Just what is the cost of poor quality, inadequate housing to New Zealand? It’s a crisis of epidemic proportion, with the shortage of affordable, secure housing and sustainable future-proof cities causing concern across the country.
It’s manifesting in social ills including homelessness, poverty, despair, health problems, high government spending on temporary accommodation that WINZ beneficiaries need to repay, lack of community connection, kids failing at school and a generation locked out of owning or even living in a decent home.
PrefabNZ, the New Zealand Green Building Council and Community Housing Aotearoa are co-hosting a free pre-election Housing Crisis panel. They are asking political parties to address the issues head on with proactive policies and plans of action,
The event takes place Thursday 7 September, 6pm - 8pm at Lecture Theater One, Faculty of Architecture and Design, Victoria University of Wellington. Open to the public, free, registrations required.
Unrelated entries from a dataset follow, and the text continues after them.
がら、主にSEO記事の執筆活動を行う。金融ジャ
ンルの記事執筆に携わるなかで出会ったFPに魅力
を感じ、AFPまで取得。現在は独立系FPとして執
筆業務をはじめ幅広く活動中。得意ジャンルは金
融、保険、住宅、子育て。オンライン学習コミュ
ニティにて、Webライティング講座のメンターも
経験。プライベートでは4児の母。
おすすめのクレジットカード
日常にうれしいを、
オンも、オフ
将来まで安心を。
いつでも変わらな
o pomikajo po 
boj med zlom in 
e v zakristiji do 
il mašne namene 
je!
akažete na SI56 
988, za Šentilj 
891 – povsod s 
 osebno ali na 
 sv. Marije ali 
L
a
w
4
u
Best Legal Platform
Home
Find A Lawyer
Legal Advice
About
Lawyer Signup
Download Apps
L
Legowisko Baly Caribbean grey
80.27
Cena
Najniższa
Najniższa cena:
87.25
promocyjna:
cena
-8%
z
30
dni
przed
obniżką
The panel will feature politicians- Denis O'Rourke, NZ First; Geoff Simmons, The Opportunities Party; Julie Anne Genter, The Green Party; Marama Fox, Maori Party; and Phil Twyford, Labour Party. To date, no representative for the National Party has accepted to participate in the panel.
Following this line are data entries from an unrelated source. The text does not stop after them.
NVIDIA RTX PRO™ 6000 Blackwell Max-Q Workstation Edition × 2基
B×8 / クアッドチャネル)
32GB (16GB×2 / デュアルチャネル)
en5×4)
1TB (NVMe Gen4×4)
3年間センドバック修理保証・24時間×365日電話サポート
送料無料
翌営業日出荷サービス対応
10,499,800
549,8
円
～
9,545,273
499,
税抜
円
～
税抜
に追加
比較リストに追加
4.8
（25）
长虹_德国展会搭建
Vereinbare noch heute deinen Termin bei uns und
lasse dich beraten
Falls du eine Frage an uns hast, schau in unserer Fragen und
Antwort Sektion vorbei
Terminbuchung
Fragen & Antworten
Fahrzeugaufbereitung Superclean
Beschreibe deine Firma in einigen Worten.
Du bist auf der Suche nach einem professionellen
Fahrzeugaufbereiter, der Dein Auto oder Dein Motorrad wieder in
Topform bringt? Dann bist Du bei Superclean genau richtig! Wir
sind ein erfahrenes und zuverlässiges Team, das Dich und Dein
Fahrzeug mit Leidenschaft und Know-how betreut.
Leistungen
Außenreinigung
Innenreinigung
Guy Marriage, Senior Lecturer at Victoria University of Wellington will chair the panel, with housing issue expert Garry Moore making an opening statement. Economist Shamubeel Equab will put provocative opinions to the politicians.
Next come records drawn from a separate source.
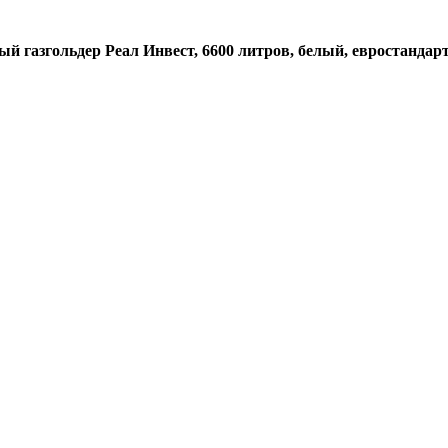
 газгольдер Реал Инвест, 6600 литров, белый, евростандарт,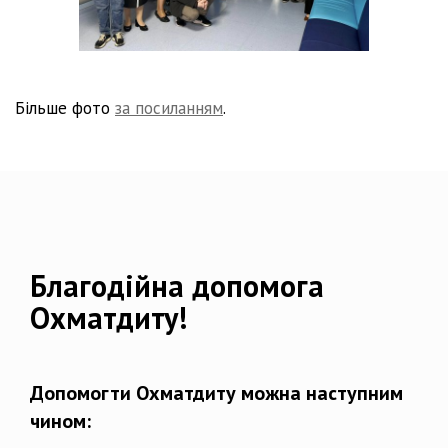
Більше фото
за посиланням
.
Благодійна допомога
Охматдиту!
Допомогти Охматдиту можна наступним
чином: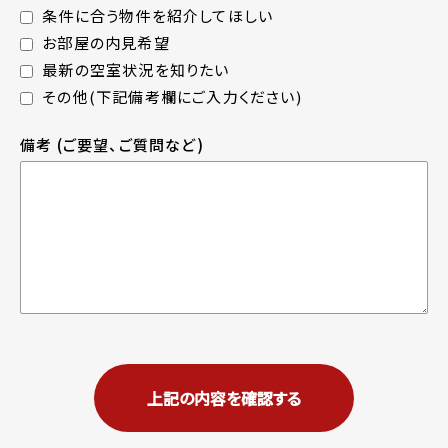
条件に合う物件を紹介してほしい
お部屋の内見希望
最新の空室状況を知りたい
その他(下記備考欄にご入力ください)
備考
(ご要望、ご質問など)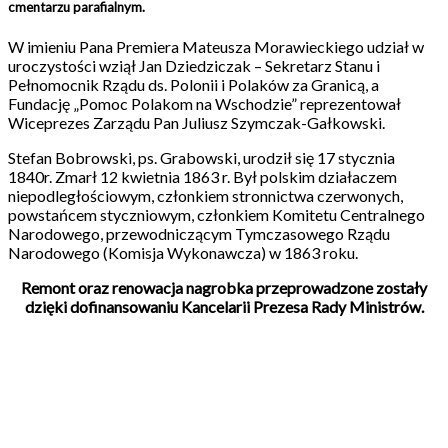
cmentarzu parafialnym.
W imieniu Pana Premiera Mateusza Morawieckiego udział w
uroczystości wziął Jan Dziedziczak – Sekretarz Stanu i
Pełnomocnik Rządu ds. Polonii i Polaków za Granicą, a
Fundację „Pomoc Polakom na Wschodzie” reprezentował
Wiceprezes Zarządu Pan Juliusz Szymczak-Gałkowski.
Stefan Bobrowski, ps. Grabowski, urodził się 17 stycznia
1840r. Zmarł 12 kwietnia 1863 r. Był polskim działaczem
niepodległościowym, członkiem stronnictwa czerwonych,
powstańcem styczniowym, członkiem Komitetu Centralnego
Narodowego, przewodniczącym Tymczasowego Rządu
Narodowego (Komisja Wykonawcza) w 1863 roku.
Remont oraz renowacja nagrobka przeprowadzone zostały
dzięki dofinansowaniu Kancelarii Prezesa Rady Ministrów.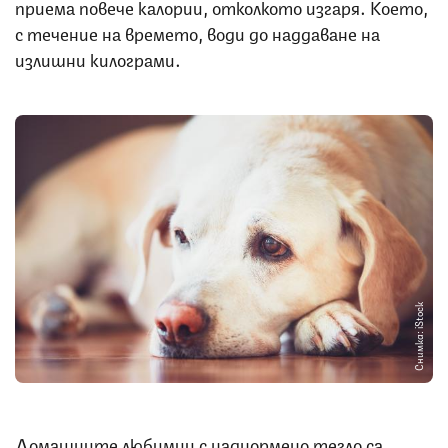
приема повече калории, отколкото изгаря. Което,
с течение на времето, води до наддаване на
излишни килограми.
Снимка: iStock
Домашните любимци с наднормено тегло са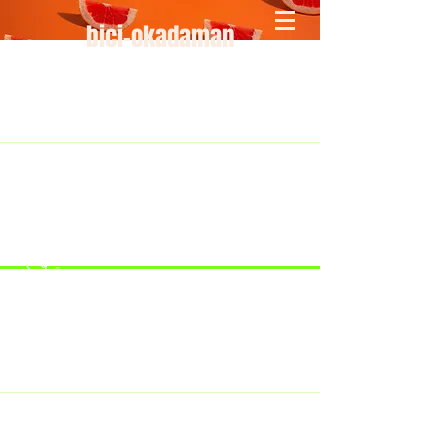
bici-okadaman
​＜営業予定＞ 臨時休業日のみ掲載
です。
7/18：臨時休業とさせていただきま
す。
​7/19：臨時休業（大井川港トライア
スロン大会のオフィシャルバイクサ
ポートで大井川港にいます）
​7/30：（臨時休業）夏季休暇の予定
です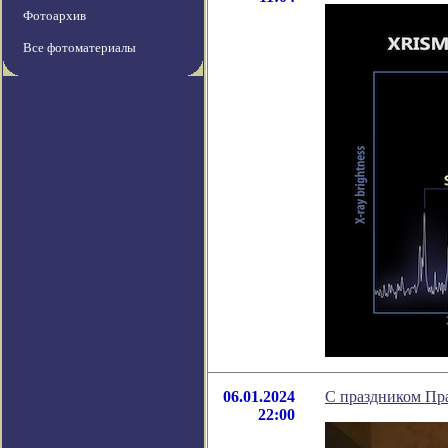
Фотоархив
Все фотоматериалы
06.01.2024
С праздником Пр
22:00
Victoria University of Wellington’s Head of the School of Architecture Dr Morten Gjerde says, “There is plenty of good will around solving the current New Zealand housing crisis, but we’re lacking initiative.”
Dr Gjerde says the Housing Crisis Panel event is interested to hear how political leaders will tackle the task of building houses that Kiwi’s need. “The question is: can we solve the current problems without intervening in the marketplace?”
PrefabNZ's CEO, Pamela Bell says active leadership is necessary to address the country’s home shortage. “Using technology, innovation and Kiwi smarts is a no-brainer. "We are seeking policies that encourage the uptake of more efficient and innovative building systems, materials and methods of production to meet the issues that are being exacerbated by a growing and ageing population. “This is about quantity, quality, and speed. Traditional approaches can’t achieve that.”
While the base problem is that volumes of new homes are required, says Andrew Eagles, NZ Green Building Council CEO, quality is essential. Shockingly, “The NZ building code is below the standards required in most IEA countries with comparable climates," he points out. “Government should modernise the Building Code. If better standards aren’t introduced, the homes we are building now will need to be retrofitted very soon.”
Working together is essential if change is to be achieved in the housing area. “Encouraging debates like this one, alongside PrefabNZ and the NZ Green Building Council, is an opportunity for having a collective impact, so housing solutions move towards seeing all New Zealanders well housed,” says Community Housing Aotearoa CE Scott Figenshow.